Lasciato sullo sfondo, relegato a poche battute scarne, non ci prepara a quello che succede nel volume che lo vede tramutarsi in antagonista, col risultato di privare la sua figura della potenza che sarebbe stata necessaria ad apprezzarne il comportamento. Senza una dovuta costruzione drammaturgica, il crudele voltafaccia di Londo appare privato di tutta l’importanza che avrebbe invece reso l’episodio un punto nodale della prima stagione. Tant’è che nemmeno Amina, che dovrebbe essere colpita da quanto accade, mostra ripercussioni di alcun tipo.
Una costruzione poco incisiva si avverte anche negli altri incontri occasionali per il gruppo: Ashon e Diallo, Pokomo, Baraka, e gli altri africani, Dhaki, Muzaffar e gli altri arabi. In tutti i casi, le figure, calate nello schema degli episodi, trovano a fatica lo spazio per diventare personaggi a tutto tondo, limitandosi a comparse che paiono funzionali alla narrazione, ma poco arricchenti.
Il problema di Londo e degli altri incontri occasionali è una sovrabbondanza di suggestioni: come se Manfredi avesse troppo da raccontare, limitando di fatto le singole comparse a contributi risibili, che impediscono loro di crescere davvero.
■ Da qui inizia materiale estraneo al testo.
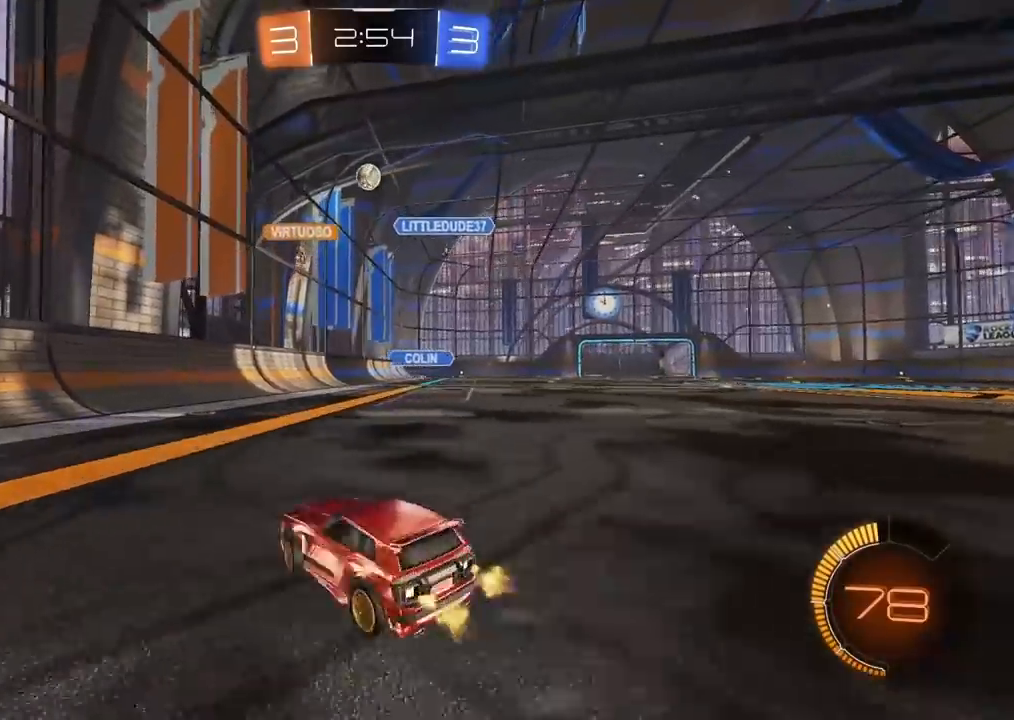
{"buttons": ["R2"], "left_stick": "right", "right_stick": "center", "events": []}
Interessante notare come a rendere meno pesanti i personaggi concorra un innegabile vantaggio dello stile di Manfredi, ovvero il fatto che il suo modo di raccontare sia raramente didascalico e i dialoghi preferiscano uno stile secco e diretto. Non si perde tempo, ma di conseguenza non si dà, spesso, il tempo agli eventi di sedimentare.
Da questo punto di vista spicca come contro esempio Fhal ne l’”Incubo della giraffa”, forse l’episodio più centrato del primo anno. L’aiutante del cacciatore Herbert attraversa in maniera interessante il range che va da alleato a sospetto antagonista, fino alla risoluzione e disvelamento finale. E questo grazie a una storia che è più asciutta delle altre: si concentra su un obiettivo specifico e su un numero limitato di personaggi.
Gli antagonisti
Se passiamo al secondo schieramento, quello degli antagonisti ricorrenti, il gruppo si riduce a due individualità: l’americano Frankie Frost e l’inglese Lady Gertrude Winter.
Frankie Frost
Se Wild è un nomen omen per il protagonista della serie, non dissimile è la sorte che tocca al cacciatore americano: un uomo glaciale, che affronta la realtà in cui è calato con il massimo distacco, che tratta gli indigeni alla stregua di animali o strumenti di cui disfarsi al minimo accenno di malfunzionamento. Si potrebbe definirlo un Adam Wild privato dei suoi ideali, con il risultato di rendere la figura estrema, troppo cristallizzata su un modello bidimensionale e a senso unico. Senza alcuno spiraglio o conflitto, o crepa su cui lavorare per farlo crescere.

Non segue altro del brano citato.